Here’s a pretty powerful blast of intense performed noise, produced using just one bass guitar and one voice…and of course plenty of amplification and plenty of effects. It’s done by James Welburn and Juliana Venter, calling themselves by the simple acronym W/V on this self-titled LP (SILKEN TOFU STX.60). Welburn impressed us with his 2015 album Hold which came out on Miasmah, a home to many a grim drone, which he performed with the help of drummer Tony Buck. As I recall, it was his bass guitar that saved the day on that particular skirmish, and it has for many years remained as a benchmark of how much a man can achieve with zero restraint. Excess is the key. He’s getting pretty carried away on W/V too, for the most part resembling a gigantic foghorn in a gigantic ocean, along with the usual hordes of charging rhinos that flatten all with their hooves.

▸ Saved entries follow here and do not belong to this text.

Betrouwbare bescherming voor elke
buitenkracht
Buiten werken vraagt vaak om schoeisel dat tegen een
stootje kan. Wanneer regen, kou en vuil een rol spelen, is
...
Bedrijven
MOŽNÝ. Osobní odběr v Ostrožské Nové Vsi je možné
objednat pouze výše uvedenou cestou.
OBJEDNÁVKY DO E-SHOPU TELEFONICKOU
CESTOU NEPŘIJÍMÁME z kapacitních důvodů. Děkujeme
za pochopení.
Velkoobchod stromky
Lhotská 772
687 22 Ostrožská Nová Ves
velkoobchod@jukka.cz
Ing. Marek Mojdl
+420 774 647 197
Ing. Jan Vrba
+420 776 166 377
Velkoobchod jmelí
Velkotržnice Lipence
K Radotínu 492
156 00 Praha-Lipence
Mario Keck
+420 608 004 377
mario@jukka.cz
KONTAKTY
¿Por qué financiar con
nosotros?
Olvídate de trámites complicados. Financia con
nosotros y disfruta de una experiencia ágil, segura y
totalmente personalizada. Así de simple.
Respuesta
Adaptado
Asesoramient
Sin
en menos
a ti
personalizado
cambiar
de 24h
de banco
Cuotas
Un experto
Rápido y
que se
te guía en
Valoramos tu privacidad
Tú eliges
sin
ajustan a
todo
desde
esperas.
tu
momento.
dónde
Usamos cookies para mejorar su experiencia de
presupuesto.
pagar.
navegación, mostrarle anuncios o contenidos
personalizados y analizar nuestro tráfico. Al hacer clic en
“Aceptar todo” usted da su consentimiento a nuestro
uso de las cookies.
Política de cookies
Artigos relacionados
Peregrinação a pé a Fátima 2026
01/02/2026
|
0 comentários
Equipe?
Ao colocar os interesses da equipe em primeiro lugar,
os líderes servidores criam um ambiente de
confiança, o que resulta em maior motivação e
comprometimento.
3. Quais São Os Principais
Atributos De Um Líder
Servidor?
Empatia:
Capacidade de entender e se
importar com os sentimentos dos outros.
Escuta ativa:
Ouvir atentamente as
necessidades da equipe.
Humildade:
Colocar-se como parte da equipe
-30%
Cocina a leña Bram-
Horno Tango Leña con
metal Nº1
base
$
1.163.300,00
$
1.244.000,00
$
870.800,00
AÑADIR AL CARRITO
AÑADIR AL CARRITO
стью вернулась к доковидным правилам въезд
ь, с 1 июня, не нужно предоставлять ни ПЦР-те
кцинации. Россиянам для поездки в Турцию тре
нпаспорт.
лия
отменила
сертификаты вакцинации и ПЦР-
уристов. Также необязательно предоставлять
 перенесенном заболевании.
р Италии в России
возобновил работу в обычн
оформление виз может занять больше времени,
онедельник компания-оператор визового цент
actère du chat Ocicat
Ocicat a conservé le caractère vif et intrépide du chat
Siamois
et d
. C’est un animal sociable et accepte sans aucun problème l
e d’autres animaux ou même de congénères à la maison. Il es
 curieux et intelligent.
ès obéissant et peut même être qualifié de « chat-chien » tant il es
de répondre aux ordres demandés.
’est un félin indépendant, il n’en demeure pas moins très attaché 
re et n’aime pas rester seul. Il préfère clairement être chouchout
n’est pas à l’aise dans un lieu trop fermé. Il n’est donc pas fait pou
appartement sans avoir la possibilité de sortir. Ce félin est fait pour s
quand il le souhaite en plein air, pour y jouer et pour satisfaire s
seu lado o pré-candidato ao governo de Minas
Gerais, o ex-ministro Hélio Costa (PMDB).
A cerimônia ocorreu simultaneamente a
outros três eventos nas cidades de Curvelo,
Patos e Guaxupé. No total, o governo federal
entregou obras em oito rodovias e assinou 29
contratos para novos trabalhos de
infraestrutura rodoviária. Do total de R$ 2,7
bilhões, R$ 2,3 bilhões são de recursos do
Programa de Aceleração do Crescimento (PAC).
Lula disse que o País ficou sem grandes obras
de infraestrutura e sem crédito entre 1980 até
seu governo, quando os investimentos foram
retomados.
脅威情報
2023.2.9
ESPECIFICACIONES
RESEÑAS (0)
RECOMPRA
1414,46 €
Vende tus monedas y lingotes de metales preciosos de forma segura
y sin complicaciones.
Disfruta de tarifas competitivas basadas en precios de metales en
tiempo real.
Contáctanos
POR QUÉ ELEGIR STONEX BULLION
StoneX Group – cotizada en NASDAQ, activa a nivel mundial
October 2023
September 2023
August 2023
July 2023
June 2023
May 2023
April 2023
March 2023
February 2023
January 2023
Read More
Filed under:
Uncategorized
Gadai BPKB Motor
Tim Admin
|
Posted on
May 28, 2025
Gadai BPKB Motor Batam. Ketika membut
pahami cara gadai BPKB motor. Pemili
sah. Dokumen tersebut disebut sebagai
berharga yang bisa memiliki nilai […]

Juliana Venter is a new name…she’s from South Africa, has a political bent to all her work, and does composition as well as using her voice like a weapon against all that is petty and dull in man. Apparently she thinks big, doesn’t take no (or yes) for an answer, and constantly hatches plots and schemes for musical compositions that frighten lesser people. One of these, which may or may not have been realised, involves her shrieking along with an orchestra of motorcycles, which seems like it would be a memorable spectacle. Apparently she used to sing with The Mud Ensemble in Johannesburg in the 1990s, spent some time in London and met a member of Cabaret Voltaire, and went to Berlin in 2004. With Joseph Suchy, she made an album for Staubgold under the name Spooky Attraction From A Distance. If that’s her visage on the cover of that 2011 album, you can tell by one look at those baleful eyes that she means business.

I’m very keen on this form of wordless vocalising that she wrenches out from her spirit as though she’s being exorcised, and this isn’t to say it’s all shriek and terror – she can also do the icy-whisper thing in ways strong enough to reverse the effects of global warming (we wish). This is especially true of the B-side of this roary platter, where the duo perform ‘Moonunit’ with a glacial calm producing creepy nocturnal atmospheres where endless terrors lie in wait for the unsuspecting gnomes. That’s in contrast to ‘Concave’ on the A-side, which is mostly a flamethrower assault to the face and body (bring your own asbestos suit). In a way, this pair could be seen as the natural successors to Gira and Jarboe from Swans – bludgeoning guitars and punishing voices, all used to attain similar cathartic results. This one’s for the cement-mixers among you…issued in a black and red cover, from 10th January 2019.